Aktor znany z roli piłkarza Roya Kenta, który jest jednocześnie scenarzystą produkcji, przyznał, że od początku planowano tak jej długość. 

Tytułowy trener wierzący, że zgrana drużyna powinna przypominać rodzinę, prezeska AFC Richmond, Rebecca, która z wyrachowanej businesswoman staje się fanką piłki nożnej albo Jamie Tartt – niegdysiejszy gwiazdor, utalentowany napastnik i uczestnik kontrowersyjnego reality show – to tylko trzy charyzmatyczne postacie z serialowej rewelacji Apple TV+. Ted Lasso urzekł widzów rozbudowanymi portretami psychologicznymi bohaterów, ciepłym, nienachalnym humorem i smaczkami z brytyjskiej kultury. Występujący w nim aktorzy – Jason Sudeikis, Hannah Waddingham oraz Brett Goldstein – otrzymali za swoje kreacje nagrody Primetime Emmy Awards, a pierwszy z nich Złotego Globa.

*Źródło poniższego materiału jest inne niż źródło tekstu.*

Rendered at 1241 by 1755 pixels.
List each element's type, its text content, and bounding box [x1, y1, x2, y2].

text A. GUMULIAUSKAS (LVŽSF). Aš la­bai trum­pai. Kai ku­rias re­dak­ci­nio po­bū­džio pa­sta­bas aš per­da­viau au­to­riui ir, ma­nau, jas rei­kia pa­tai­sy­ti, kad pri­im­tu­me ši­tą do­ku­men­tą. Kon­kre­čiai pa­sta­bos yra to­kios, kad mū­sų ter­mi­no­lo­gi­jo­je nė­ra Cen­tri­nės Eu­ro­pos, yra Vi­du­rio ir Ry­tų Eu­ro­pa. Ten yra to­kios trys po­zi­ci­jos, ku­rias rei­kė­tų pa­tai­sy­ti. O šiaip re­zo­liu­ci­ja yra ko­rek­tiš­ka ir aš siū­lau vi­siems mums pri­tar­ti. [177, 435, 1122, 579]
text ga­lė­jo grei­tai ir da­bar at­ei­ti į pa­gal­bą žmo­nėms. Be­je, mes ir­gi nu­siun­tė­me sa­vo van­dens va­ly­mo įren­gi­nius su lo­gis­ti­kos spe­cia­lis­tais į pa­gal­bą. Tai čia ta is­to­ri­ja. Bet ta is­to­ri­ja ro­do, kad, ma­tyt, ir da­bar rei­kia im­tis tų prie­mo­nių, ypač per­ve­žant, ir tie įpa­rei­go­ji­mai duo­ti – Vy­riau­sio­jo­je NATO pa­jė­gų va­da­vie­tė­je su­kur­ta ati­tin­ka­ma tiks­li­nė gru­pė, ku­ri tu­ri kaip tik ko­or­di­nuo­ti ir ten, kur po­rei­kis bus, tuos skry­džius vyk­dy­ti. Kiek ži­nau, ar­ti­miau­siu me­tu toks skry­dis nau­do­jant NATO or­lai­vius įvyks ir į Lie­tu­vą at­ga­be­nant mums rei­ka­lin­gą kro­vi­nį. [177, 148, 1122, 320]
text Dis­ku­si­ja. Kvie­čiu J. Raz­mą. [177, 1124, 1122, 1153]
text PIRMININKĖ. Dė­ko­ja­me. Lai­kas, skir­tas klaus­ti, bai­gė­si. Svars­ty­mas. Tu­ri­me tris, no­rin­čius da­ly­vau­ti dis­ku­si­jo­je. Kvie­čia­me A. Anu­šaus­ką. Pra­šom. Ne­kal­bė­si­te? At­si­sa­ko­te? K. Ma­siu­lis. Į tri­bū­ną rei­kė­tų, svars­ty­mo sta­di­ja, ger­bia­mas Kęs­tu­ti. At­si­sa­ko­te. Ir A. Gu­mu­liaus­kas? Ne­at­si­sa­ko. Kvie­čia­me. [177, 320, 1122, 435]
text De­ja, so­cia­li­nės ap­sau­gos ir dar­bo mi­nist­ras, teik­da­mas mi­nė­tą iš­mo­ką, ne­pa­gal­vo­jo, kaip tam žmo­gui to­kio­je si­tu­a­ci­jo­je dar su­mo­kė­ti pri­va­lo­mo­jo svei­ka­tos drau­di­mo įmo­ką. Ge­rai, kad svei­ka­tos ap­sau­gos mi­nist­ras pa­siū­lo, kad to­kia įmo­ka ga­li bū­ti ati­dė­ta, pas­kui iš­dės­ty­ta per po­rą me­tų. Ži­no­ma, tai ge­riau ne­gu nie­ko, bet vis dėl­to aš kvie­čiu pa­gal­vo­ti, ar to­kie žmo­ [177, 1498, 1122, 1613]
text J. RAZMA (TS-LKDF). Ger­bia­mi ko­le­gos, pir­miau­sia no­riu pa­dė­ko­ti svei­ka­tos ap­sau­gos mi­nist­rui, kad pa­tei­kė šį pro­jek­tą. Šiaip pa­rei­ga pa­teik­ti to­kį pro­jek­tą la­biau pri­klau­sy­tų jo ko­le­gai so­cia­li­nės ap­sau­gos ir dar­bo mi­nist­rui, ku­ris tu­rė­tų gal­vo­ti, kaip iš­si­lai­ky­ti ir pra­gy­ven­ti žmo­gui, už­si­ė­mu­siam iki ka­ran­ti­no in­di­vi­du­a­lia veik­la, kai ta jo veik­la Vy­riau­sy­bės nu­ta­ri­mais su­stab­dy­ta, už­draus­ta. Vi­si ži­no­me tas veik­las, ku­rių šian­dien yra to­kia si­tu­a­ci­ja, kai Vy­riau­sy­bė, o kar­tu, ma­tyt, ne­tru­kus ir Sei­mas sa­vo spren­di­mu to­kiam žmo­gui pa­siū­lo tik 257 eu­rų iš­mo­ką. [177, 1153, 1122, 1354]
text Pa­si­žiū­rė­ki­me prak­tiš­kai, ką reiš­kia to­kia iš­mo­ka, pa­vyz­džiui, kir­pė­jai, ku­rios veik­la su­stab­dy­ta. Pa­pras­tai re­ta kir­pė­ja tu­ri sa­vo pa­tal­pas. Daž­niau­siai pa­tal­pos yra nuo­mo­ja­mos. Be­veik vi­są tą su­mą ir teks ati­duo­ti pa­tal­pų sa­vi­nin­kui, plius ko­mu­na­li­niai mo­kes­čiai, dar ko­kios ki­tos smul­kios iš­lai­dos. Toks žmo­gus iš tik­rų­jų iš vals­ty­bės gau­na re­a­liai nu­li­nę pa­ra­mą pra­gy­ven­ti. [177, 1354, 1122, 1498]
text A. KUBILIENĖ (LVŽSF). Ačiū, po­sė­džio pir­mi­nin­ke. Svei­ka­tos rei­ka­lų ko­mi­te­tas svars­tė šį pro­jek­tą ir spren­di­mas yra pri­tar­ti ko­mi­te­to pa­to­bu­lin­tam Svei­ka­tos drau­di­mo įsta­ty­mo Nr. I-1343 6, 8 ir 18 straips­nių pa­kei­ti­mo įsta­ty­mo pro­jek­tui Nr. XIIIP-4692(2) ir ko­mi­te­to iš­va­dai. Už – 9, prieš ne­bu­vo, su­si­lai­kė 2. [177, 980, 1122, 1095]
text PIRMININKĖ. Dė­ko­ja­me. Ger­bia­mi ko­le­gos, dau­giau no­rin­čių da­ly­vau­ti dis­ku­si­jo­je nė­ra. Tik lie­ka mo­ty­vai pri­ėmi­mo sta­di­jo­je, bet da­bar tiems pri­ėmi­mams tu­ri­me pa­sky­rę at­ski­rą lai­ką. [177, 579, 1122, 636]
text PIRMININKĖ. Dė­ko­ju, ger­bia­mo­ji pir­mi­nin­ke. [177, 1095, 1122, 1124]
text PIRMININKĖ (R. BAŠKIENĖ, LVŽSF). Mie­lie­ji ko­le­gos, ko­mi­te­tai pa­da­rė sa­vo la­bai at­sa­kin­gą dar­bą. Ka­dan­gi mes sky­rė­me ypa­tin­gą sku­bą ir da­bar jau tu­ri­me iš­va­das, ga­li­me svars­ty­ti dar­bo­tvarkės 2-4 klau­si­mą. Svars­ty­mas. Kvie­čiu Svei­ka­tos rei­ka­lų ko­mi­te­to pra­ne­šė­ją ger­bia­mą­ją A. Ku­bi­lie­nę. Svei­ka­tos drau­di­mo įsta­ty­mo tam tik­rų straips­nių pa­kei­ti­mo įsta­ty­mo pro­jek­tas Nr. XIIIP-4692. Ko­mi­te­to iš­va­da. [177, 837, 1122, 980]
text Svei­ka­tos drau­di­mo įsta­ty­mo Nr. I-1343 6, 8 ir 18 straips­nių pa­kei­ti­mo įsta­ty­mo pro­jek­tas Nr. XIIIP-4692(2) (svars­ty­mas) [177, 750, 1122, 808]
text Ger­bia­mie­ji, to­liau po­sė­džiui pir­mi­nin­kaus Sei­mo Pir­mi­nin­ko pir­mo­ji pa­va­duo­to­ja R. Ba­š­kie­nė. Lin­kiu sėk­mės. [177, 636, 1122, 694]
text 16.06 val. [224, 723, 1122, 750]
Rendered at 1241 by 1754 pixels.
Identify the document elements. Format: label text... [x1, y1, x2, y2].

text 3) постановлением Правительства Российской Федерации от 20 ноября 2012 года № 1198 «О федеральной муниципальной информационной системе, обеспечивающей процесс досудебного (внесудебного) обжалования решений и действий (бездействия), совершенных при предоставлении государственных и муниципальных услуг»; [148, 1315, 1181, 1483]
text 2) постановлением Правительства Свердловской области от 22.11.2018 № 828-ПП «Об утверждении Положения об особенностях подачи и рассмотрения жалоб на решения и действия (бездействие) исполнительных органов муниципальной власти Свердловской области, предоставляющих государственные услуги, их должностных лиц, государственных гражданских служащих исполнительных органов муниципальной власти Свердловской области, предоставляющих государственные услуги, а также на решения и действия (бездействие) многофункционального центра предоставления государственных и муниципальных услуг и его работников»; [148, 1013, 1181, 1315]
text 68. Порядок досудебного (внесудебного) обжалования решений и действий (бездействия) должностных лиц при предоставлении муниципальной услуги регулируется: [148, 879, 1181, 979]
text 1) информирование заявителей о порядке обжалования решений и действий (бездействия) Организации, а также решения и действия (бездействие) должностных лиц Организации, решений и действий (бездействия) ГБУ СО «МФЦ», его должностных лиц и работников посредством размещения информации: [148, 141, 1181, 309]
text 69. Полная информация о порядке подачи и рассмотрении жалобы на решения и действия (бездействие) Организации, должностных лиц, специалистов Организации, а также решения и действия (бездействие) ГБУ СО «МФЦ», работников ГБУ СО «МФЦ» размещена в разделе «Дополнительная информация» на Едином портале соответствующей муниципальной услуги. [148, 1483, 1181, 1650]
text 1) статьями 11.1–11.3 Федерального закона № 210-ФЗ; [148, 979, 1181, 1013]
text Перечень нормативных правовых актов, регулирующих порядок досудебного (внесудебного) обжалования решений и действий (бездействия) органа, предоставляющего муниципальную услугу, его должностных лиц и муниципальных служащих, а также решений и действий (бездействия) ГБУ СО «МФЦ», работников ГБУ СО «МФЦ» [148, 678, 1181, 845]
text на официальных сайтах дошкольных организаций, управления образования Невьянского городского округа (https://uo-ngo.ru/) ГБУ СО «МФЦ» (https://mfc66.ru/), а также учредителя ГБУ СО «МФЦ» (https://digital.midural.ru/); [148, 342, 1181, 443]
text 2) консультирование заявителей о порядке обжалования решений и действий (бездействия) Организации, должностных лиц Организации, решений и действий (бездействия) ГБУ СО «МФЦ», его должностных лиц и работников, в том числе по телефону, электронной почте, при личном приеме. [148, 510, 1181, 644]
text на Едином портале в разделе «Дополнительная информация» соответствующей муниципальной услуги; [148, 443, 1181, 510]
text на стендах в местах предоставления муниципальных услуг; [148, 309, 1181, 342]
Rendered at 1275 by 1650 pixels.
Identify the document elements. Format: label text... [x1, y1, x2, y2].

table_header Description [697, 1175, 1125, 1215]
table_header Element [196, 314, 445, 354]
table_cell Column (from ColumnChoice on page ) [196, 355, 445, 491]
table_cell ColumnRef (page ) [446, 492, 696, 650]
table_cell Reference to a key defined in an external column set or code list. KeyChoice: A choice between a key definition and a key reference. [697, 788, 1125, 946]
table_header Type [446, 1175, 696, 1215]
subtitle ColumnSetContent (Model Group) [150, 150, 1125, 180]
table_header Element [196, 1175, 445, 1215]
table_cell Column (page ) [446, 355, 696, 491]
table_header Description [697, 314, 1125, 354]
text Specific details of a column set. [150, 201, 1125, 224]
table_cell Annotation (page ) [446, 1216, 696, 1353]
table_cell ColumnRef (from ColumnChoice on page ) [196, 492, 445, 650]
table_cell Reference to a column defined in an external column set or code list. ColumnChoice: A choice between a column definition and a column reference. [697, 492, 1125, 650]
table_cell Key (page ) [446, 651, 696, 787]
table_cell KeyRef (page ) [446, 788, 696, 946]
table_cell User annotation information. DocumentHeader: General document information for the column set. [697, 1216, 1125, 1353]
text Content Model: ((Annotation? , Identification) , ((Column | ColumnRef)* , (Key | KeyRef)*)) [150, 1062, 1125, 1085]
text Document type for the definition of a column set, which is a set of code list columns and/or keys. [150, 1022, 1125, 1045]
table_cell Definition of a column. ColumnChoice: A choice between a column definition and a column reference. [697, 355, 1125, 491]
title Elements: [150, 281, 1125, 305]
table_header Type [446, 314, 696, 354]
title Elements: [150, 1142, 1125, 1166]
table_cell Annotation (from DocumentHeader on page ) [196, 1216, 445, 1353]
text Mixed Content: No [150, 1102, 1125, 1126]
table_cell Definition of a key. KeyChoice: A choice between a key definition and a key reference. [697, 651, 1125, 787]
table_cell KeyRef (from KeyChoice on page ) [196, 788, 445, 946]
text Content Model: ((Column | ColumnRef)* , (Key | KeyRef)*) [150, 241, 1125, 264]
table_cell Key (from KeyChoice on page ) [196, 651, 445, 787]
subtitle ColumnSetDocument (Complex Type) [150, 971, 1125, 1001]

Drugi sezon serii, którego ostatnie odcinki ujrzały światło dzienne w październiku ubiegłego roku, zakończył się (bez spoilerów) dużym cliffhangerem każącym wyczekiwać w napięciu na ciąg dalszy historii. Wszystko wskazuje na to, że nie potrwa ona jednak długo. O tym, że może skończyć się wcześniej niż pragnęliby tego niektórzy widzowie, po raz pierwszy w podcaście Fake Doctors, Real Friends mówił jeden z producentów wykonawczych Teda Lasso, Bill Lawrence. Sugerował, że trzeci sezon zakończy cały projekt ze względu na późniejszą niedyspozycyjność Sudeikisa. Sam aktor wcielający się w rolę tytułowego trenera potwierdził te przypuszczenia w rozmowie z portalem „Entertainment Weekly”. 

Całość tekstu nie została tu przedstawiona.